> WHAT THIS TASK INVOLVES:
How many lines in the entries below contain the word "Region"? Reply with only the number.
*****
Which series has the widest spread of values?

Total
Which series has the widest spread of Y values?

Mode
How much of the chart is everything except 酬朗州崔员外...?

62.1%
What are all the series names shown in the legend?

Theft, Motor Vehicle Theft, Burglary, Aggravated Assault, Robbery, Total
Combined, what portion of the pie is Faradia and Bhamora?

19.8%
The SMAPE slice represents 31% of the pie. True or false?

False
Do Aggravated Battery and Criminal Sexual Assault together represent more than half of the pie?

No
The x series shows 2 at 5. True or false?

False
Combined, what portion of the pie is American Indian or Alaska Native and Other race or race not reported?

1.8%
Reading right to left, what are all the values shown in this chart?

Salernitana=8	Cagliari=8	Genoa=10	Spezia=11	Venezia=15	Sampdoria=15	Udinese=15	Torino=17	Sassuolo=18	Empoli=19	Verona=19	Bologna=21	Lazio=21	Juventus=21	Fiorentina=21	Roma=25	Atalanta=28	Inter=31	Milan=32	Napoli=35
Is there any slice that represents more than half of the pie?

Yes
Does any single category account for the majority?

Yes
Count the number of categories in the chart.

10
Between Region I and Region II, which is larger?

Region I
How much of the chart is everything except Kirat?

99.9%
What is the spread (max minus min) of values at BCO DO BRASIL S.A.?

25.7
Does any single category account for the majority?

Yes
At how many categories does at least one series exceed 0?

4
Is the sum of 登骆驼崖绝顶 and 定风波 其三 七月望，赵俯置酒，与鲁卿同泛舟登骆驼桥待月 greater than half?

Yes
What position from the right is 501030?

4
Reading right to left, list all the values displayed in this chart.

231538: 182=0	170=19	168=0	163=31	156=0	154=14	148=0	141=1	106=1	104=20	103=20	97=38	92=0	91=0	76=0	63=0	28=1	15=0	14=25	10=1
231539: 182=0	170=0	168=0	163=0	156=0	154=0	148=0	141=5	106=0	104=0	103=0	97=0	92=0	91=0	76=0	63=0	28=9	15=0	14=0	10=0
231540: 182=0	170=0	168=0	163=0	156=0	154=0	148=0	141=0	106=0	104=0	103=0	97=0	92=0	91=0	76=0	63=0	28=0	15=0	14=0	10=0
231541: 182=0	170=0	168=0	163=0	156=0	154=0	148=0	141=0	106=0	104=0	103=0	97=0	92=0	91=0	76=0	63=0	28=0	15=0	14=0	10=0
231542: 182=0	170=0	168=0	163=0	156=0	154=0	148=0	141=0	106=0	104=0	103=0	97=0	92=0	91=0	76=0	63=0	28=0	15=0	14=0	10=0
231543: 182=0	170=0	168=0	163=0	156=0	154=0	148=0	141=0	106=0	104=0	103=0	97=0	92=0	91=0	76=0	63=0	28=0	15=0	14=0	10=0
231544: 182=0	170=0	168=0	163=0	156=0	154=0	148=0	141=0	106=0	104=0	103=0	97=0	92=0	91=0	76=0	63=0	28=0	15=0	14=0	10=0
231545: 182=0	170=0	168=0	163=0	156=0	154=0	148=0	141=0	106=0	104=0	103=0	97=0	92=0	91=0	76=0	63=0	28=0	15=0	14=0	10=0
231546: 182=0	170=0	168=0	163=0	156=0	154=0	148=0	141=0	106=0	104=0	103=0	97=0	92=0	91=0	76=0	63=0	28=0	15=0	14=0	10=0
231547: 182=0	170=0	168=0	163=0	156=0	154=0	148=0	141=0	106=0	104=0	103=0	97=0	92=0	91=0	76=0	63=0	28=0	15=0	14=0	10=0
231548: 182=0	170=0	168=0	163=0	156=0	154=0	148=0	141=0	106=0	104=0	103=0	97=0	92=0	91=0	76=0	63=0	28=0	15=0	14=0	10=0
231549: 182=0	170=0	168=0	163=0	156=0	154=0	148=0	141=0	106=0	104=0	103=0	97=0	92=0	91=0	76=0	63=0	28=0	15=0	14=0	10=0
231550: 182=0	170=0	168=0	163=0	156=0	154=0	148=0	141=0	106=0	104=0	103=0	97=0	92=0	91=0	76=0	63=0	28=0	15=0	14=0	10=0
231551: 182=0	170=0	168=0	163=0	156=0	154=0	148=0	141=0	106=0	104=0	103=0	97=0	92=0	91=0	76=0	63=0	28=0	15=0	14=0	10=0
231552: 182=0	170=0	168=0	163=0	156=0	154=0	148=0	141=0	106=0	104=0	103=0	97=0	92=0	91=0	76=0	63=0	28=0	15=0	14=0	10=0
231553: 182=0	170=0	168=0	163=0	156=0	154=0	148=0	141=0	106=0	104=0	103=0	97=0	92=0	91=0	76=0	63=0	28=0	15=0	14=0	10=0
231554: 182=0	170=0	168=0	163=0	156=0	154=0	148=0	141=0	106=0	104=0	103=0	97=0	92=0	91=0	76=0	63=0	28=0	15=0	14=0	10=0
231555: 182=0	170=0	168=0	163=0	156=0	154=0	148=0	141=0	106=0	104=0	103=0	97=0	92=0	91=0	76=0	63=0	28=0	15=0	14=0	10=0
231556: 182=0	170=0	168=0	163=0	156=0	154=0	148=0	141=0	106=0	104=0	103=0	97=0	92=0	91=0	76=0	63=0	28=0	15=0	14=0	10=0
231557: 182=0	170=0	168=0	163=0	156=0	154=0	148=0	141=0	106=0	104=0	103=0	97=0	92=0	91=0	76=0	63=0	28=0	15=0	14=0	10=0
*****
> RESPONSE FOR THIS EXERCISE:
2